Input data START

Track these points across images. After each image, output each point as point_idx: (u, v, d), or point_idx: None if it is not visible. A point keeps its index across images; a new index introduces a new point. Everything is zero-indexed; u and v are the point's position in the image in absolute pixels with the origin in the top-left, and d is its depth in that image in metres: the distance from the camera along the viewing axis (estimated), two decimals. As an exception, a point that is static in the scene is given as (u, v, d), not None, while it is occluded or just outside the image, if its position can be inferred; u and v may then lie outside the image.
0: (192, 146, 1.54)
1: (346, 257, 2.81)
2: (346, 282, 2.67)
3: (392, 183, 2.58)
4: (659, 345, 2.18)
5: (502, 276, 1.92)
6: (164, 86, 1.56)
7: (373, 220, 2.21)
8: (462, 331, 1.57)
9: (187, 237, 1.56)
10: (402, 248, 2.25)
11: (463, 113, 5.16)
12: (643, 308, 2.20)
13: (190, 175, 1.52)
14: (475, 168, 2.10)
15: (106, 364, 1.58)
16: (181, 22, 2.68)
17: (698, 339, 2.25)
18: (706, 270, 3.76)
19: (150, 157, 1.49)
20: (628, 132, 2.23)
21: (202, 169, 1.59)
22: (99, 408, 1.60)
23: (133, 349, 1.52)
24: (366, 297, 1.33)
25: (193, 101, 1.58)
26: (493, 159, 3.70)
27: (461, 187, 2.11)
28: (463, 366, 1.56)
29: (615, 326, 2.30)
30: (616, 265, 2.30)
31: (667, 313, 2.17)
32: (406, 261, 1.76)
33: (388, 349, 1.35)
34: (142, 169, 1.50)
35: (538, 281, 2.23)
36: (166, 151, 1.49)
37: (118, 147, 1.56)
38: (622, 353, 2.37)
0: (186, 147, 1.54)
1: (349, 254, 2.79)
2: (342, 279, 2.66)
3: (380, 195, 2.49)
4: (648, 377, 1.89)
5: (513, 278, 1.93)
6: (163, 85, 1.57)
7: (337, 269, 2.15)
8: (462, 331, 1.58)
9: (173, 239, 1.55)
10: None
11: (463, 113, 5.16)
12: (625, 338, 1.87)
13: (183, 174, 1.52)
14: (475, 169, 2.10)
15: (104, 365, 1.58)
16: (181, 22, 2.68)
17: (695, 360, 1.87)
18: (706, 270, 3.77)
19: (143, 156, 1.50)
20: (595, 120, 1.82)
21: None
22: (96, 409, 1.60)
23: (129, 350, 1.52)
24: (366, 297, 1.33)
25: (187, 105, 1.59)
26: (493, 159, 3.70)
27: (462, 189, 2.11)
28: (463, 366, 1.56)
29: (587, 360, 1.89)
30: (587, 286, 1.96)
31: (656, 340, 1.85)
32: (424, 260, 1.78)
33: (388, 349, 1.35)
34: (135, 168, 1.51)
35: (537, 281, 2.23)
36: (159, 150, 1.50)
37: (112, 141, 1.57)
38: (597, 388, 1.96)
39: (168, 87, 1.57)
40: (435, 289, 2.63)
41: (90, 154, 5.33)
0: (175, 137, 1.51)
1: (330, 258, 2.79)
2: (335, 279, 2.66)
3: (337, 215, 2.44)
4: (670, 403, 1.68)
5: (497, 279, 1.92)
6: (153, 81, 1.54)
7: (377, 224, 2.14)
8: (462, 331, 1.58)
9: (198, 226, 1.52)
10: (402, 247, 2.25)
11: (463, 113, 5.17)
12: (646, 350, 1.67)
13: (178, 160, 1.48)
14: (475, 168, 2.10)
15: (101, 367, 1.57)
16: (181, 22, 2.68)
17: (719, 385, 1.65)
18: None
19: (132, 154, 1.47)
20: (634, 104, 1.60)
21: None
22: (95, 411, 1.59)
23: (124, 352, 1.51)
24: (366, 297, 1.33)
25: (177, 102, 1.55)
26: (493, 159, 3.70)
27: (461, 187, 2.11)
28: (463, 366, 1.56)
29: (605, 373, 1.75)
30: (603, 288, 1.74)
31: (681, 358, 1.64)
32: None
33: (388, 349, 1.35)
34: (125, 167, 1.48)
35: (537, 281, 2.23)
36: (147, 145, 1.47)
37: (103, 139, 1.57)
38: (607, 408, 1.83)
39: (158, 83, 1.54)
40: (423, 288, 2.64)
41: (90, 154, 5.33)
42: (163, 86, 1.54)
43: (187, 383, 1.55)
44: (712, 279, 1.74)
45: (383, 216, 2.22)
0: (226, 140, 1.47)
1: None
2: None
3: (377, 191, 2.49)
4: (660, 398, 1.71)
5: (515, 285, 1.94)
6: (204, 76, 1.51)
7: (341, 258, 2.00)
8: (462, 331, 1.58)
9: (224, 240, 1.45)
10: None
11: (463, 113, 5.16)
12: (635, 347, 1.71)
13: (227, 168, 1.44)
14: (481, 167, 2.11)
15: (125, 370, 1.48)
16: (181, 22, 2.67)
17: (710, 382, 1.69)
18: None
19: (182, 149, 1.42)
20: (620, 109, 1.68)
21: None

Input data END

- _Requirement_:
The answer must contain every line of the material, unchanged.

- _Completed task_:
Track these points across images. After each image, output each point as point_idx: (u, v, d), or point_idx: None if it is not visible. A point keeps its index across images; a new index introduces a new point. Everything is zero-indexed; u and v are the point's position in the image in absolute pixels with the origin in the top-left, and d is its depth in that image in metres: the distance from the camera along the viewing axis (estimated), two decimals. As an exception, a point that is static in the scene is given as (u, v, d), not None, while it is occluded or just outside the image, if its position can be inferred; u and v may then lie outside the image.
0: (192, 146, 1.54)
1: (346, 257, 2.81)
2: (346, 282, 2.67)
3: (392, 183, 2.58)
4: (659, 345, 2.18)
5: (502, 276, 1.92)
6: (164, 86, 1.56)
7: (373, 220, 2.21)
8: (462, 331, 1.57)
9: (187, 237, 1.56)
10: (402, 248, 2.25)
11: (463, 113, 5.16)
12: (643, 308, 2.20)
13: (190, 175, 1.52)
14: (475, 168, 2.10)
15: (106, 364, 1.58)
16: (181, 22, 2.68)
17: (698, 339, 2.25)
18: (706, 270, 3.76)
19: (150, 157, 1.49)
20: (628, 132, 2.23)
21: (202, 169, 1.59)
22: (99, 408, 1.60)
23: (133, 349, 1.52)
24: (366, 297, 1.33)
25: (193, 101, 1.58)
26: (493, 159, 3.70)
27: (461, 187, 2.11)
28: (463, 366, 1.56)
29: (615, 326, 2.30)
30: (616, 265, 2.30)
31: (667, 313, 2.17)
32: (406, 261, 1.76)
33: (388, 349, 1.35)
34: (142, 169, 1.50)
35: (538, 281, 2.23)
36: (166, 151, 1.49)
37: (118, 147, 1.56)
38: (622, 353, 2.37)
0: (186, 147, 1.54)
1: (349, 254, 2.79)
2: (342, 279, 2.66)
3: (380, 195, 2.49)
4: (648, 377, 1.89)
5: (513, 278, 1.93)
6: (163, 85, 1.57)
7: (337, 269, 2.15)
8: (462, 331, 1.58)
9: (173, 239, 1.55)
10: None
11: (463, 113, 5.16)
12: (625, 338, 1.87)
13: (183, 174, 1.52)
14: (475, 169, 2.10)
15: (104, 365, 1.58)
16: (181, 22, 2.68)
17: (695, 360, 1.87)
18: (706, 270, 3.77)
19: (143, 156, 1.50)
20: (595, 120, 1.82)
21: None
22: (96, 409, 1.60)
23: (129, 350, 1.52)
24: (366, 297, 1.33)
25: (187, 105, 1.59)
26: (493, 159, 3.70)
27: (462, 189, 2.11)
28: (463, 366, 1.56)
29: (587, 360, 1.89)
30: (587, 286, 1.96)
31: (656, 340, 1.85)
32: (424, 260, 1.78)
33: (388, 349, 1.35)
34: (135, 168, 1.51)
35: (537, 281, 2.23)
36: (159, 150, 1.50)
37: (112, 141, 1.57)
38: (597, 388, 1.96)
39: (168, 87, 1.57)
40: (435, 289, 2.63)
41: (90, 154, 5.33)
0: (175, 137, 1.51)
1: (330, 258, 2.79)
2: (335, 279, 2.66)
3: (337, 215, 2.44)
4: (670, 403, 1.68)
5: (497, 279, 1.92)
6: (153, 81, 1.54)
7: (377, 224, 2.14)
8: (462, 331, 1.58)
9: (198, 226, 1.52)
10: (402, 247, 2.25)
11: (463, 113, 5.17)
12: (646, 350, 1.67)
13: (178, 160, 1.48)
14: (475, 168, 2.10)
15: (101, 367, 1.57)
16: (181, 22, 2.68)
17: (719, 385, 1.65)
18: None
19: (132, 154, 1.47)
20: (634, 104, 1.60)
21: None
22: (95, 411, 1.59)
23: (124, 352, 1.51)
24: (366, 297, 1.33)
25: (177, 102, 1.55)
26: (493, 159, 3.70)
27: (461, 187, 2.11)
28: (463, 366, 1.56)
29: (605, 373, 1.75)
30: (603, 288, 1.74)
31: (681, 358, 1.64)
32: None
33: (388, 349, 1.35)
34: (125, 167, 1.48)
35: (537, 281, 2.23)
36: (147, 145, 1.47)
37: (103, 139, 1.57)
38: (607, 408, 1.83)
39: (158, 83, 1.54)
40: (423, 288, 2.64)
41: (90, 154, 5.33)
42: (163, 86, 1.54)
43: (187, 383, 1.55)
44: (712, 279, 1.74)
45: (383, 216, 2.22)
0: (226, 140, 1.47)
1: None
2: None
3: (377, 191, 2.49)
4: (660, 398, 1.71)
5: (515, 285, 1.94)
6: (204, 76, 1.51)
7: (341, 258, 2.00)
8: (462, 331, 1.58)
9: (224, 240, 1.45)
10: None
11: (463, 113, 5.16)
12: (635, 347, 1.71)
13: (227, 168, 1.44)
14: (481, 167, 2.11)
15: (125, 370, 1.48)
16: (181, 22, 2.67)
17: (710, 382, 1.69)
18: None
19: (182, 149, 1.42)
20: (620, 109, 1.68)
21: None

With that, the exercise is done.